Seit etwa einem Monat scheint das ehemalige Lieblingskind weltweiter Anleger - der Aktienmarkt, insbesondere der deutsche - in Ungnade gefallen zu sein. Die Fragen werden lauter, ob es zu einem Strukturbruch der bislang heilen Aktienwelt gekommen ist. So sorgt der zuletzt deutlich zulegende Euro-Kurs bei Anlegern für Zurückhaltung bei deutschen Exportwerten. Irritierend wirkten auch die steigenden Anleiherenditen. Hat etwa die EZB ihr Pulver, ihre Liquiditätsmunition verschossen? Werden Zinsanlagen gegenüber Aktien wieder attraktiver? Ist der Aktienhausse beim DAX also aus Gründen einer strukturellen Änderung die "Geschäftsgrundlage" entzogen?
Die Entwicklungen von Euro / US-Dollar, Bund Future und DAX seit Höchststand des DAX am 10. April sprechen eine deutliche Sprache.
Wird der Euro zu einer Stark- und der Dollar zu einer Schwachwährung?
Für Wechselkursbewegungen sind Zinsunterschiede von großer Bedeutung. Eine im I. Quartal vermutlich geschrumpfte US-Wirtschaft hat die Zinswende der Fed in das zweite Halbjahr verschoben. Da sich gleichzeitig die Konjunkturstimmung in der Eurozone aufhellte und daraufhin sogar die Drosselung der Liquiditätszuführung der EZB diskutiert wird, hat der Euro zum Dollar seit seinem Jahrestief von unter 1,05 wieder kräftig bis fast auf 1,14 zugelegt.

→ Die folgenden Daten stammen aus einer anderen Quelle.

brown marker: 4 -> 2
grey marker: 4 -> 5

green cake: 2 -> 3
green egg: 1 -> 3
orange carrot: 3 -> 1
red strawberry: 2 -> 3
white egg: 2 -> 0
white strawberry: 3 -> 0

Ist das die Trendwende? Nein, die US-Wirtschaft wird die witterungs- und streikbedingten Behinderungen ab dem II. Quartal zügig aufholen und der Zinswende und damit Dollar-Stärke neue Nahrung geben. Und für die Euro-Wirtschaft gilt "Eine Schwalbe macht noch keinen Sommer". Daher wird die EZB an ihrem renditedrückenden Aufkaufprogramm unbeirrt festhalten. Die verschobene, aber nicht aufgehobene US-Zinswende einerseits und Anleiherenditen im Euroraum andererseits, die auch zukünftig unter den attraktiveren US-Renditen verlaufen, sprechen bis Jahresende für einen Euro von etwa 1,04.

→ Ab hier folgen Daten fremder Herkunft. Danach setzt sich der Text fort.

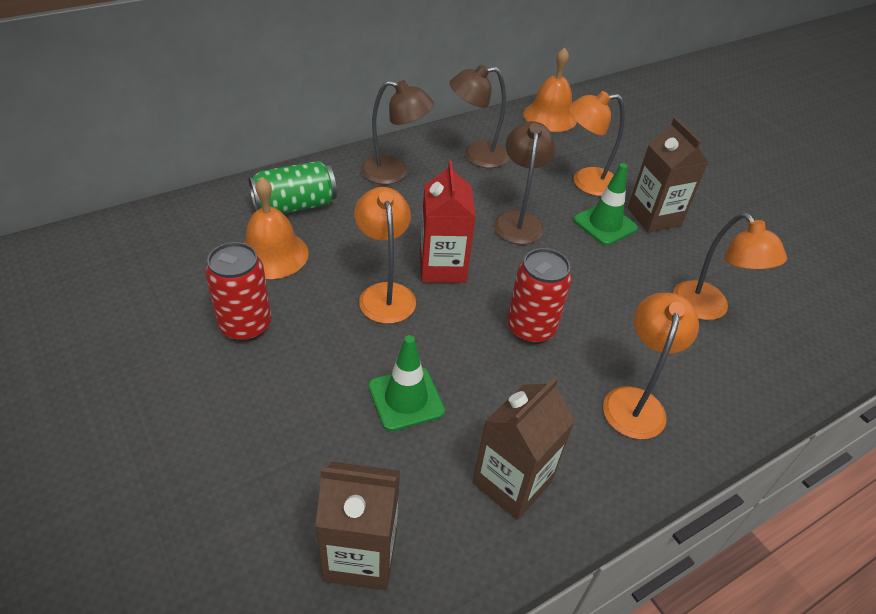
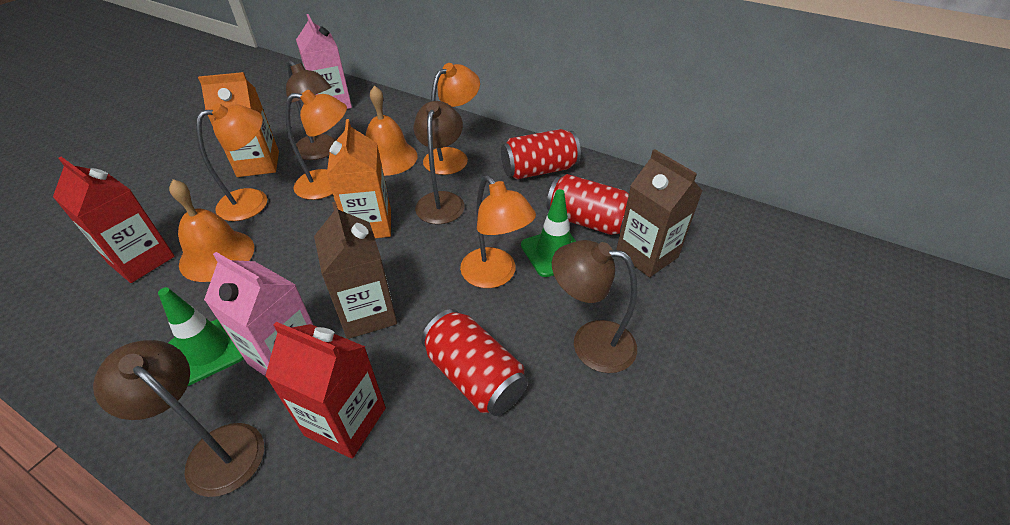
brown carton: 3 -> 2
brown lamp: 3 -> 4
green can: 1 -> 0
orange carton: 0 -> 2
pink carton: 0 -> 2
red can: 2 -> 3
red carton: 1 -> 2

Ist die Rentenhausse vorbei?
Es ist der längste Anlagetrend der Neuzeit: Seit 1981 fallen die Renditen von Staatsanleihen. Doch das mittlerweile fast erreichte Nullzinsniveau, eine stabile Weltkonjunktur, der nachlassende Deflationsdruck in der Eurozone, der wirtschafts- und finanzpolitisch zwar gebotene, aber aus Gründen der europäischen Polit-Räson wohl nicht stattfindende Grexit und Währungsgewinne beim Euro nehmen große US-Anleger zum Anlass, mit viel Geschrei und Öffentlichkeitswirkung auf die Renditewende bei Anleihen zu wetten. Da weltweit Banken, Versicherungen und Pensionsfonds auf dramatisch hohen Anleihepositionen und ebenso dramatisch hohen Buchgewinnen sitzen, die sie sichern wollen, sorgen sie für eine sich selbsterfüllende Prophezeiung dieser von den USA initiierten Rentenbaisse. Steht also ein Strukturbruch bei Anleihen kurz bevor? Käme es tatsächlich dazu, weil immer mehr Großanleger die Rentenmärkte verlassen, würde die größte Anlageblase der Welt, nämlich die Anleiheblase platzen, und damit das bestehende Finanzsystem ruinieren. Vor diesem Hintergrund müssen die Notenbanken den Anleihe-Crash verhindern: Eine wirklich restriktive Liquiditätspolitik ist auch für die Fed unmöglich.